29.5. Finding neat scientific data sets

https://www.dataquest.io/blog/free-datasets-for-projects/ (they mention fivethirtyeight)

https://github.com/fivethirtyeight/data

29.5.1. Time histories

Temperature

Births

wget https://raw.githubusercontent.com/fivethirtyeight/data/master/births/US_births_2000-2014_SSA.csv

29.5.2. Images

NASA nebulae

Goes images of the sun

29.6. Beautiful Soup

Beautiful Soup is a powerful python package that allows you to scrape web pages in a structured manner. Unlike the code we have seen so far, which does brute-force parsing of html text chunks in Python, beautiful soup is aware of the “document object model” (DOM).

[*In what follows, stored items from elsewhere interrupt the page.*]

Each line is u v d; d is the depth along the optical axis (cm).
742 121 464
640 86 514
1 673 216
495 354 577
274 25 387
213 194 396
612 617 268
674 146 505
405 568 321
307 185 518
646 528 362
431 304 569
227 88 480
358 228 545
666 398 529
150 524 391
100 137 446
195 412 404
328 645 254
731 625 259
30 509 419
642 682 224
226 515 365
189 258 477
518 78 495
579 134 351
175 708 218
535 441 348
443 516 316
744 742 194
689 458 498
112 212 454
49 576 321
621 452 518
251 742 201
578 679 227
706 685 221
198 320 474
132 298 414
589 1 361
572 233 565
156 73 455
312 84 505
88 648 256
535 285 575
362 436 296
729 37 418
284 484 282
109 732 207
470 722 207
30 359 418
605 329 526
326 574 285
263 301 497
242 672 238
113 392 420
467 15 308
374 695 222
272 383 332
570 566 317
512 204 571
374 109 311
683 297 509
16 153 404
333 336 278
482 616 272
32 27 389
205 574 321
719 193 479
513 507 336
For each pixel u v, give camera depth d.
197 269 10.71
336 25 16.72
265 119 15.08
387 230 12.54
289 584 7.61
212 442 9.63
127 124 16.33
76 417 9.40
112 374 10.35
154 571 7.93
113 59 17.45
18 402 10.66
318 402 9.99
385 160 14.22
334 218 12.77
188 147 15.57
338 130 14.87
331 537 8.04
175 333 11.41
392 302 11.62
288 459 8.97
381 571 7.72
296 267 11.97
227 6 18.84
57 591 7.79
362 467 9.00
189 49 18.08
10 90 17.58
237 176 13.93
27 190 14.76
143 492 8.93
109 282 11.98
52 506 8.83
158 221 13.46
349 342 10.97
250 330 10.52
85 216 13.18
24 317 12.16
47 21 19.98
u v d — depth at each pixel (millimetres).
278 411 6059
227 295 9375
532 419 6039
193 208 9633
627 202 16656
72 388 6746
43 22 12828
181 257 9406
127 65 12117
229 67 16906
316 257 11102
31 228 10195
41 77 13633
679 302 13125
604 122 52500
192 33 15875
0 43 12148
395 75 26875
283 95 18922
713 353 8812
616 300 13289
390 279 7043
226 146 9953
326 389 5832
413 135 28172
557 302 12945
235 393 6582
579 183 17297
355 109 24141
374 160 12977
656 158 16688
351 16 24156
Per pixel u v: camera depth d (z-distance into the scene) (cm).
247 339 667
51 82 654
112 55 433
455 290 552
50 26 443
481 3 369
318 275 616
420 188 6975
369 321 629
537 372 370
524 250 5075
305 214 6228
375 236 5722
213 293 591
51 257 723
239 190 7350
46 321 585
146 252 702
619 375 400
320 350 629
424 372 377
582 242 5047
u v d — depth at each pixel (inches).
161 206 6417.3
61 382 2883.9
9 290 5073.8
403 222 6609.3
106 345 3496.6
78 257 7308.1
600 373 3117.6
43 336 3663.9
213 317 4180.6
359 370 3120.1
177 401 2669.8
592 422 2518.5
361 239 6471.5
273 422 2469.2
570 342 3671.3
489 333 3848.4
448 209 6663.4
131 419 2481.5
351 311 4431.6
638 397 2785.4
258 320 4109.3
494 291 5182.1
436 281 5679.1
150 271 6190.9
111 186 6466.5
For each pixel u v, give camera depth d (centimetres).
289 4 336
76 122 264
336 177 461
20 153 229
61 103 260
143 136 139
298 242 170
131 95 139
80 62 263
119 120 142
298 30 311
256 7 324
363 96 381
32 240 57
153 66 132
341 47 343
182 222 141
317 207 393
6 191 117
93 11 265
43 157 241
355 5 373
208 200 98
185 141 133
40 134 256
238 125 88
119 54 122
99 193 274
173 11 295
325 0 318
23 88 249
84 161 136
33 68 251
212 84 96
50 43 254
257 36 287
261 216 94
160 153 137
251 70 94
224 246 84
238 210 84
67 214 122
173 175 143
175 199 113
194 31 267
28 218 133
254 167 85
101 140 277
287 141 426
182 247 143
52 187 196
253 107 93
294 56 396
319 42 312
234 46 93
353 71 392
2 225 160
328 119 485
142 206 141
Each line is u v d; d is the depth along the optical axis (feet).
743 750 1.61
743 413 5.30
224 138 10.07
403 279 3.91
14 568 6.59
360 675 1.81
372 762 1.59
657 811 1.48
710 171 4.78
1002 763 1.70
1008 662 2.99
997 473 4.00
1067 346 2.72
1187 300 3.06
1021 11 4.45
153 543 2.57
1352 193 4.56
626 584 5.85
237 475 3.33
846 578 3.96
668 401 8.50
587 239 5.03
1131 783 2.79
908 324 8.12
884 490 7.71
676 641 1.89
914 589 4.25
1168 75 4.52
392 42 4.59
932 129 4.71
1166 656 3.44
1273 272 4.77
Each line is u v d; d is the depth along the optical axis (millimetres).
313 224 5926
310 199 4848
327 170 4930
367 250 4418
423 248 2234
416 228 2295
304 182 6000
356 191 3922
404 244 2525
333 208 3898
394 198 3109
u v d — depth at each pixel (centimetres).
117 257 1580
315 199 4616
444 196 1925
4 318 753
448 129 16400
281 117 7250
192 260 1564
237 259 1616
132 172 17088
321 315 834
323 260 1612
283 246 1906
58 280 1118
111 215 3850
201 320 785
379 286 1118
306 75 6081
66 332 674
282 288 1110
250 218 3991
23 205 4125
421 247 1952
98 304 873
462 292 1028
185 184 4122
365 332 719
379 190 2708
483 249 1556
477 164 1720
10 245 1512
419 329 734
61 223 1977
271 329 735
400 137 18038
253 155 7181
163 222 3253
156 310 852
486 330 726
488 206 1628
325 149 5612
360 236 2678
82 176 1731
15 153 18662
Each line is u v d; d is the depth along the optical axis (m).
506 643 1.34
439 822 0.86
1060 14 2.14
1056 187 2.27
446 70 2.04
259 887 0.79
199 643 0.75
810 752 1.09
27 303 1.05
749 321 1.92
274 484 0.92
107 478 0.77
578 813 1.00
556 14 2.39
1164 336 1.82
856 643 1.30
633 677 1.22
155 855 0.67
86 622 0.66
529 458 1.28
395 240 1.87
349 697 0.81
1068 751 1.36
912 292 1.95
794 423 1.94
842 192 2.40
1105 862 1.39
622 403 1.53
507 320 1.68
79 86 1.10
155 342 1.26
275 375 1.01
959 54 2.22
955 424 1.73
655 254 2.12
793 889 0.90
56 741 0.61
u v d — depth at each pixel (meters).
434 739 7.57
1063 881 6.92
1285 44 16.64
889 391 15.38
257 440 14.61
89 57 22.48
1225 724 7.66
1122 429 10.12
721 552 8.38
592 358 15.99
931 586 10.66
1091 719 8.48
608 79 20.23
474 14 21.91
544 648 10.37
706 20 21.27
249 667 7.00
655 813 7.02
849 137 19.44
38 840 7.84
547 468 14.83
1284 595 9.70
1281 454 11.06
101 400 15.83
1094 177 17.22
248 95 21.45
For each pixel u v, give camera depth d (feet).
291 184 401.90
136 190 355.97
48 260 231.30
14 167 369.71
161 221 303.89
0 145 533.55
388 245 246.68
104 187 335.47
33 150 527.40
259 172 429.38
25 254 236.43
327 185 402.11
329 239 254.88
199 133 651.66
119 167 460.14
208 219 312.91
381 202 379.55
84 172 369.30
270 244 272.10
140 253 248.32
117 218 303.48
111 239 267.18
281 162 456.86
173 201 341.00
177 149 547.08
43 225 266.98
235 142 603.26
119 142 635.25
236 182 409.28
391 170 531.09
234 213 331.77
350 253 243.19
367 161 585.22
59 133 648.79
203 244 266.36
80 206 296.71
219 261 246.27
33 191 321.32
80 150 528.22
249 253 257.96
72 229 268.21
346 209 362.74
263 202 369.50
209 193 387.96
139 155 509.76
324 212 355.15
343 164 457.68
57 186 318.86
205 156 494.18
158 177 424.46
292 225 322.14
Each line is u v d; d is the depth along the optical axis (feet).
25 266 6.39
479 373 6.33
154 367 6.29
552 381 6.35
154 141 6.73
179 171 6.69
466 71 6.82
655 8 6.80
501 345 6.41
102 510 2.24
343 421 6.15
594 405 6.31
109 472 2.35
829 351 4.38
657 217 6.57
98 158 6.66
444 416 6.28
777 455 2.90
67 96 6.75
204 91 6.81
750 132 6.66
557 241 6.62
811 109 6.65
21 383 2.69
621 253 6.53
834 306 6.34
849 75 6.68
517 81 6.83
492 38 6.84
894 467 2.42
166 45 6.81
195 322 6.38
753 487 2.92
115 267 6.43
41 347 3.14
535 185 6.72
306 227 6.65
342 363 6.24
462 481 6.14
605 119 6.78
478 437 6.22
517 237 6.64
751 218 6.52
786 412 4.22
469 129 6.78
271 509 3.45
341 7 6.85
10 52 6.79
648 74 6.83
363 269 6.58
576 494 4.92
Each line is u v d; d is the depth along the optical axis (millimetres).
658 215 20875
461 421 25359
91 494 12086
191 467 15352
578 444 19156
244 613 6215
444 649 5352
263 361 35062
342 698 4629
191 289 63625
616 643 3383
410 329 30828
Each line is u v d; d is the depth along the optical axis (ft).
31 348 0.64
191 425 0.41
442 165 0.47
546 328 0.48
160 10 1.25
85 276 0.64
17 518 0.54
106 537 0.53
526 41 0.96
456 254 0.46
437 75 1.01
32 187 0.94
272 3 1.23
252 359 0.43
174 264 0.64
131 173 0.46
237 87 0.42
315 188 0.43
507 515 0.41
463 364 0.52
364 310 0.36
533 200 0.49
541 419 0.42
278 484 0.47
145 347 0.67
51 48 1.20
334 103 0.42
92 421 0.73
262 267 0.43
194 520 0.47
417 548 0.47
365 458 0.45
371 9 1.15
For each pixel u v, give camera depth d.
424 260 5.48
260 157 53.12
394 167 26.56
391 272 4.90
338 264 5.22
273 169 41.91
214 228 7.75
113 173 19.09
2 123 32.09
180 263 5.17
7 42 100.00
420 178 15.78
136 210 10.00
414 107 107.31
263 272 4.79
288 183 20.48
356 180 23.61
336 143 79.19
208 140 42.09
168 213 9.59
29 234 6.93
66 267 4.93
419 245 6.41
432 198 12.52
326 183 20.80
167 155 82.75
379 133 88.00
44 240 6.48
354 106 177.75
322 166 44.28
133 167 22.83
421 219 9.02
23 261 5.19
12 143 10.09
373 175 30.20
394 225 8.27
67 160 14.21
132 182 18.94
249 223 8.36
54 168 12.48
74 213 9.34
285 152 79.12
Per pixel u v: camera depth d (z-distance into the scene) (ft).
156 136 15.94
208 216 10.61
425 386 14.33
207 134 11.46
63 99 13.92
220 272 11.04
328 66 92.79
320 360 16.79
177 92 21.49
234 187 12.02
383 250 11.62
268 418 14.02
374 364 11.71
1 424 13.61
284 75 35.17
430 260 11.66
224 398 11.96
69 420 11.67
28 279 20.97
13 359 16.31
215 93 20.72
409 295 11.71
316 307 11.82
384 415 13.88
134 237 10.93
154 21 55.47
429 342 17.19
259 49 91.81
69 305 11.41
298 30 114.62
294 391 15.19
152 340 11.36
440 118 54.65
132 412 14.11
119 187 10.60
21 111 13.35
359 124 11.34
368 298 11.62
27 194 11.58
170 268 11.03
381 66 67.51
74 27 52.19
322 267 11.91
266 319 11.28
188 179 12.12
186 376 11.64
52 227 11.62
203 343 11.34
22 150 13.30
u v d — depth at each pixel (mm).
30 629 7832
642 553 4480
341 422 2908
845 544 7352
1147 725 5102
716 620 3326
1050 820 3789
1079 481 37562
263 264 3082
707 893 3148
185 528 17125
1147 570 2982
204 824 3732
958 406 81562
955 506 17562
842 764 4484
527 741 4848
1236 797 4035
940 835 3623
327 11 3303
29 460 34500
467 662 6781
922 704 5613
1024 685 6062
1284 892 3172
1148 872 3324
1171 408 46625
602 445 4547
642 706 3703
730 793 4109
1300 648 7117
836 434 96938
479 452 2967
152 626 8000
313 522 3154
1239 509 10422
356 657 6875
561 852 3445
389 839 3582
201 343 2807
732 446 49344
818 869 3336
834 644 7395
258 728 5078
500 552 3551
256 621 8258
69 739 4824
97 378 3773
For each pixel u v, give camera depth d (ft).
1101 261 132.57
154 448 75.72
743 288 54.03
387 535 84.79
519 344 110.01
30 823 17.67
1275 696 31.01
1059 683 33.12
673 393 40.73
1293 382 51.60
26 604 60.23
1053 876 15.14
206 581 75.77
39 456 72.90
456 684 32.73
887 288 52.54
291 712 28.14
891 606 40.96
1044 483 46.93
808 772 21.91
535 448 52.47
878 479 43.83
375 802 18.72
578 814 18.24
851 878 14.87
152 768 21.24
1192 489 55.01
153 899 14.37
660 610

Start by installing the python package. You can probably install with pip, or on debian-based distributions you can run:

sudo apt install python3-bs4

Now enter the program billboard_hot_100_scraper_2023.py in Listing 29.6.1:

Listing 29.6.1 Download the Billboard Hot 100 list using Beautiful Soup.

#! /usr/bin/env python3

"""This program was inspired by Jaimes Subroto who had written a
program that worked with the 2018 billboard html format.  Billboard
has changed its html format quite completely in 2023, so this is a
re-implementation that handles the new format.
"""

import urllib
from bs4 import BeautifulSoup as soup

def main():
    url = 'https://www.billboard.com/charts/hot-100'
    # url = 'https://web.archive.org/web/20180415100832/https://www.billboard.com/charts/hot-100/'

    # boiler plate stuff to load in an html page from its URL
    url_client = urllib.request.urlopen(url)
    page_html = url_client.read()
    url_client.close()

    # let us save it to a local html file, using utf-8 decoding so
    # that we turn the byte stream into simple ascii text
    open('page_saved.html', 'w').write(page_html.decode('utf-8'))

    # boiler plate use of beautiful soup: use the html parser on the file
    page_soup = soup(page_html, "html.parser")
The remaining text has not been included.